◆ REQUIRED ACTION A
In the text on CPU schedulers, what name is given to the problem of chips becoming harder to cool as frequency and power requirements rose?

◆ SELECTED TEXT
════════════════════

This thesis is part of my undergraduate studies in the Department of Informatics and Telecommunications of the University of Athens. Specifically, this is my last remaining obligation before I complete my bachelor's degree. I want to thank my supervisor, Professor Alex Delis for taking the stress out of creating this thesis, as well as for his invaluable guidance.

## 1. INTRODUCTION

### 1.1 CPU Schedulers

The CPU scheduler is one of the core parts of an Operating System. It is responsible for allocating CPU resources to processes (tasks) in a way that achieves the goals of the system designer. In the land of general-purpose schedulers, this means reaching a good compromise between maximizing throughput and minimizing response time.

In single-core systems, all processes share the same CPU. A process should not monopolize a CPU because that would ruin any semblance of fluidity (high response time). To solve that issue, CPU time is divided into slices and each process receives slices depending on some scheduling policy. If the slices are tiny, the system will waste a lot of time switching between tasks (low throughput).

Multicore systems introduce an additional layer of complexity, load balancing between cores. Processes aren't randomly placed on a core and left there until their execution is finished. A multiprocessing-aware scheduler tries to evenly distribute work between all the cores of the system. To that end, the scheduler uses some metric to calculate the load of each core and migrates processes between cores when the load is uneven.

#### 1.2 Heterogeneous CPUs

In the early days of computing, single-core CPUs saw dramatic performance increases every year, leading to lower response times and higher system throughput. As frequency and power requirements increased, chips became harder to cool, making them impractical for personal use. This phenomenon is known as the "Power Wall" and led to the introduction of multicore CPUs, which enabled CPU providers to circumvent thermal issues and increase system throughput [14].

After the introduction of multicore CPUs, designers and researchers started looking for new ways to improve performance, reduce energy consumption, and lower production costs. This is where heterogeneous CPUs come in [11]. There are many types of heterogeneous CPUs, some have cores with different ISAs (functional asymmetry), and others have cores that differ only in their speed (performance asymmetry). The last type has been widely used in mobile devices for many years, one notable example being ARM's big.Little architecture[7].

Many different configurations of cores have been tested, either in research or in products, but the prevailing design has been to use two types of cores [7, 4]. One group consists of small/efficient cores and one group consists of big/performant cores (figure 1.1). Such CPUs enable the OS to use the small/energy-efficient cores for light and/or background tasks, and the big/fast cores for CPU-bound processes. This way, battery performance is improved when the system is under light load without sacrificing system performance under high load.

════════════════════

◆ SUPPLIED MATERIAL
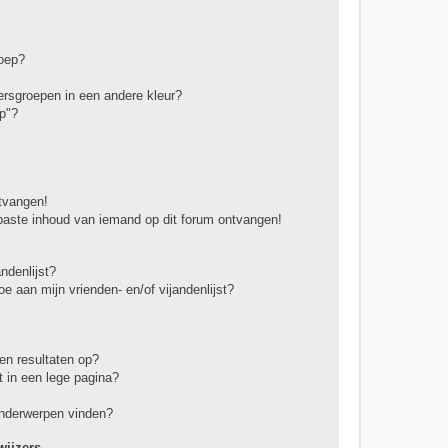
roep?
rsgroepen in een andere kleur?
p"?
ntvangen!
paste inhoud van iemand op dit forum ontvangen!
ndenlijst?
oe aan mijn vrienden- en/of vijandenlijst?
en resultaten op?
 in een lege pagina?
onderwerpen vinden?
ijzers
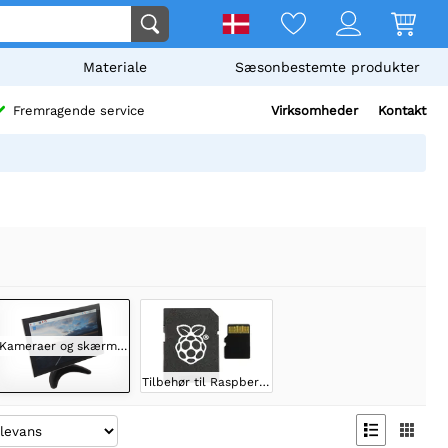
Materiale
Sæsonbestemte produkter
Virksomheder
Kontakt
Fremragende service
Kameraer og skærme til Raspberry
Tilbehør til Raspberry Pi



════════════════════

◆ REQUIRED ACTION B
Reproduce the records above line for line, omitting the pictures.

◆ RESULT A
The "Power Wall."

◆ RESULT B
roep?
rsgroepen in een andere kleur?
p"?
ntvangen!
paste inhoud van iemand op dit forum ontvangen!
ndenlijst?
oe aan mijn vrienden- en/of vijandenlijst?
en resultaten op?
 in een lege pagina?
onderwerpen vinden?
ijzers
Materiale
Sæsonbestemte produkter
Virksomheder
Kontakt
Fremragende service
Kameraer og skærme til Raspberry
Tilbehør til Raspberry Pi



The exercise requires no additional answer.